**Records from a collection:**
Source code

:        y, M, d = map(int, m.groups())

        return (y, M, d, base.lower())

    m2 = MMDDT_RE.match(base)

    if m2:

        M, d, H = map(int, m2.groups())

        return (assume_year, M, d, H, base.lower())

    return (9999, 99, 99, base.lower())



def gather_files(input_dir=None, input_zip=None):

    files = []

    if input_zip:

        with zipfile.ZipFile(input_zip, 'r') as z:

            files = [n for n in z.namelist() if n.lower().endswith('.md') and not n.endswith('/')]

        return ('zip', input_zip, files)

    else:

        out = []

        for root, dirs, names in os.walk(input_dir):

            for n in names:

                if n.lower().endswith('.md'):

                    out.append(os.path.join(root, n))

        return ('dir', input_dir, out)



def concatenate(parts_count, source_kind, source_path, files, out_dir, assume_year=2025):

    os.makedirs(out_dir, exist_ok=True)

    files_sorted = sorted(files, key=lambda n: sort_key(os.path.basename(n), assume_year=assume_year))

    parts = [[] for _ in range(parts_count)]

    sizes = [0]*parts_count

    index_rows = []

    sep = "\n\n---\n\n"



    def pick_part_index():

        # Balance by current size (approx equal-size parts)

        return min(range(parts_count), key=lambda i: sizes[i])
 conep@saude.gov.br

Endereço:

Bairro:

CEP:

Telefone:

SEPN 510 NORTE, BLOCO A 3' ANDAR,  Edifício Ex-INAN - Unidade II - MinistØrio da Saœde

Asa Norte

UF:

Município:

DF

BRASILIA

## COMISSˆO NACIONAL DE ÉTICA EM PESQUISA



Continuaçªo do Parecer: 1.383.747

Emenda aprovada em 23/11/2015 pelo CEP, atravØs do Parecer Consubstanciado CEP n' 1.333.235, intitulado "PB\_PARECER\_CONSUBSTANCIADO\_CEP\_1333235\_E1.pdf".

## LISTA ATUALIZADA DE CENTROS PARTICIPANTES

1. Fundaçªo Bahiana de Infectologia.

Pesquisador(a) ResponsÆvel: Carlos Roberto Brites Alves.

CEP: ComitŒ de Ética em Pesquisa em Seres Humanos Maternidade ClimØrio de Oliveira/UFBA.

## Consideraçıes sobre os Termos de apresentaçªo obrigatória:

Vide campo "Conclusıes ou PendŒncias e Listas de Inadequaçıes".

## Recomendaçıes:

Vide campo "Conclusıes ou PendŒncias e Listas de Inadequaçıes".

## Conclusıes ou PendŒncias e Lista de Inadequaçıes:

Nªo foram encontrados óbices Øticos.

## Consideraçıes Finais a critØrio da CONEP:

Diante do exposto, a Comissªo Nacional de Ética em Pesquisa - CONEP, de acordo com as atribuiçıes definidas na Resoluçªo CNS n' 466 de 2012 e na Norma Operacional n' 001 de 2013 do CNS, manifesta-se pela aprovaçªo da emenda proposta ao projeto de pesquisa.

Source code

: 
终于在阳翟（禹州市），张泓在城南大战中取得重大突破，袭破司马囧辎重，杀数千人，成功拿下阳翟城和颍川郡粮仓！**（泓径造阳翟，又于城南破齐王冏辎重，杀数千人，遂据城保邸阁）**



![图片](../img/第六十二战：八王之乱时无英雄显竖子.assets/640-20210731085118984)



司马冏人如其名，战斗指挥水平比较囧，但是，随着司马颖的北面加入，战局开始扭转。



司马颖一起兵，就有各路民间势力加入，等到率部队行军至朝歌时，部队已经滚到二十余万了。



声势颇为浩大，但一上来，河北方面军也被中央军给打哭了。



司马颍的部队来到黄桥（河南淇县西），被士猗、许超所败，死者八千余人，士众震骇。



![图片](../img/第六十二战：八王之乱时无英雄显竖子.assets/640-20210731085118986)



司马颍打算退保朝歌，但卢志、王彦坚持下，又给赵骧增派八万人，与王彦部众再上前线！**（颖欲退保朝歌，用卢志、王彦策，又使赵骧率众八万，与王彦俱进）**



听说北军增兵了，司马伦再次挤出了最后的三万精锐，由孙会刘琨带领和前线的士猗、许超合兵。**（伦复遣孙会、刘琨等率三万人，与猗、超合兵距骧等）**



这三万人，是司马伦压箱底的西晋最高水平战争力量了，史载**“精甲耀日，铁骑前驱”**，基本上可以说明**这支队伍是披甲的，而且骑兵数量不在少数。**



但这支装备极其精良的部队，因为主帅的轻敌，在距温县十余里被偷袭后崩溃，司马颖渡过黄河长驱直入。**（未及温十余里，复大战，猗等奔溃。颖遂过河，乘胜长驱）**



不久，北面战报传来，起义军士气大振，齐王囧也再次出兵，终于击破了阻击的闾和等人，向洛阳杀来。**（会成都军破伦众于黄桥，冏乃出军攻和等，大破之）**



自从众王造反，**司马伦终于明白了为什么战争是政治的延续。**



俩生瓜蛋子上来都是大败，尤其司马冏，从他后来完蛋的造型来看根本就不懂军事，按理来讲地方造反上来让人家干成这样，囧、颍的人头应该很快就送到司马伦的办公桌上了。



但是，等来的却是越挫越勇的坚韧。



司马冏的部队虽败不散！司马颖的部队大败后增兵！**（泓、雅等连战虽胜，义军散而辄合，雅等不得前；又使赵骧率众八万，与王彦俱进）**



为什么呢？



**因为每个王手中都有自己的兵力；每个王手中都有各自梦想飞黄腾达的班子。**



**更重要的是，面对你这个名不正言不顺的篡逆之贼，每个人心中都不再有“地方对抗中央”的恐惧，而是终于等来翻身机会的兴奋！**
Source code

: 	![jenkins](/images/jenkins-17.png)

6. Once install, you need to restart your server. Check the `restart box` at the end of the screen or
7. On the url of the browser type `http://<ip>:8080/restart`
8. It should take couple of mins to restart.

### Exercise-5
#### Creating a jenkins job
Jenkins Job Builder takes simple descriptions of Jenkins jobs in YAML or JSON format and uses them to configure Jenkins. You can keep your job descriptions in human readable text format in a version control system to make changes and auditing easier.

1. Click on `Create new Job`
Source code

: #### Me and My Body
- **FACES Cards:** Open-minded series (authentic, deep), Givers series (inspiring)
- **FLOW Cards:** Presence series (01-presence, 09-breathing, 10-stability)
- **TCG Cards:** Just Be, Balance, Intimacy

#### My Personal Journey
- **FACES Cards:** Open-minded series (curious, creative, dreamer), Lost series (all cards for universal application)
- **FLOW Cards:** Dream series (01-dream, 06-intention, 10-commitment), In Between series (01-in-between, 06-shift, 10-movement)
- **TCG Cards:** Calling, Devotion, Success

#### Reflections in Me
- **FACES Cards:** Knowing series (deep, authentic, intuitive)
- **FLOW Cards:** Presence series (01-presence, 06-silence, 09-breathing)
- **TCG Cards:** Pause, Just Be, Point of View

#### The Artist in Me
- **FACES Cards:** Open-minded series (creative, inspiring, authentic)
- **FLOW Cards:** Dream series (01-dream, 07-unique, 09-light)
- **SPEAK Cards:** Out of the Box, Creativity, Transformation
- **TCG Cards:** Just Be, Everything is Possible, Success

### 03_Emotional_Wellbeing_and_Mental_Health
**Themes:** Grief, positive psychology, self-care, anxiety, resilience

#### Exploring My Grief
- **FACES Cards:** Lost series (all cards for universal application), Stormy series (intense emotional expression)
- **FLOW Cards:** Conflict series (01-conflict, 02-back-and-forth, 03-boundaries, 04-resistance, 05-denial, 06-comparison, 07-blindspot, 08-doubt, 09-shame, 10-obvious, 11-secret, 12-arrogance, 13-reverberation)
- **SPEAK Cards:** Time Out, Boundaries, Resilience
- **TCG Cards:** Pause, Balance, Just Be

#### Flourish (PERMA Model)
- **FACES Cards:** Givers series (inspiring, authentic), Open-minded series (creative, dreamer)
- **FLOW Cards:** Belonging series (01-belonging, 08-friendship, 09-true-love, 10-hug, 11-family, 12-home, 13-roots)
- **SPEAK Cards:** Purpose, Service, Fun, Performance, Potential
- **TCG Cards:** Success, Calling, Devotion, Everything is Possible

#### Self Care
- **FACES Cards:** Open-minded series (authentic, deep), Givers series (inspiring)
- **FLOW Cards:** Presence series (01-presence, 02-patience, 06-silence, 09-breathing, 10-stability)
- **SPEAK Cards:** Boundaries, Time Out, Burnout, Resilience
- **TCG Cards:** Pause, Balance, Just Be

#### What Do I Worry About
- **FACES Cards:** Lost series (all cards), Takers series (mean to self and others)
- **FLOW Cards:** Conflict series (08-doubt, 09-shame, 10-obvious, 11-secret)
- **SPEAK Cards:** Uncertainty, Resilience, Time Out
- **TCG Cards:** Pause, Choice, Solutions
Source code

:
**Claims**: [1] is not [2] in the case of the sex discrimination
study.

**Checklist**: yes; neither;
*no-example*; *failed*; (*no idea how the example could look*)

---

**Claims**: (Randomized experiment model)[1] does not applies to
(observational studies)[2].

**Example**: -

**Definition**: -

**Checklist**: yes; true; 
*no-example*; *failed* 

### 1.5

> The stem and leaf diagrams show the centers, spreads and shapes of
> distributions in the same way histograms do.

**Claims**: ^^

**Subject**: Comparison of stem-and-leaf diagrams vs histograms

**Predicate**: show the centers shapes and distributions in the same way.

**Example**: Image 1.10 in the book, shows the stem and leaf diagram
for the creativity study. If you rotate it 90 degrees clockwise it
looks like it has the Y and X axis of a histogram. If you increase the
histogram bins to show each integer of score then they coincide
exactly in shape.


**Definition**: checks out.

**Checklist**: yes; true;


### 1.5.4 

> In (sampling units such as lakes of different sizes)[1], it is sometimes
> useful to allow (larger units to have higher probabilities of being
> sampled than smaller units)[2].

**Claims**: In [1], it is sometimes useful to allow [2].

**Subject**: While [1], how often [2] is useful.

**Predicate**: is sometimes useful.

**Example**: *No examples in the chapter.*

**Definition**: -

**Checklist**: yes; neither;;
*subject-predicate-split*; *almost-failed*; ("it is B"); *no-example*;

**PROBLEM:** Rewrite the entries from the very start up to and including the line containing "return (9999, 99, 99, base.lower())" as a numbered list, omitting blank lines.

**ANSWER SECTION:**
1. Source code
2. :        y, M, d = map(int, m.groups())
3.         return (y, M, d, base.lower())
4.     m2 = MMDDT_RE.match(base)
5.     if m2:
6.         M, d, H = map(int, m2.groups())
7.         return (assume_year, M, d, H, base.lower())
8.     return (9999, 99, 99, base.lower())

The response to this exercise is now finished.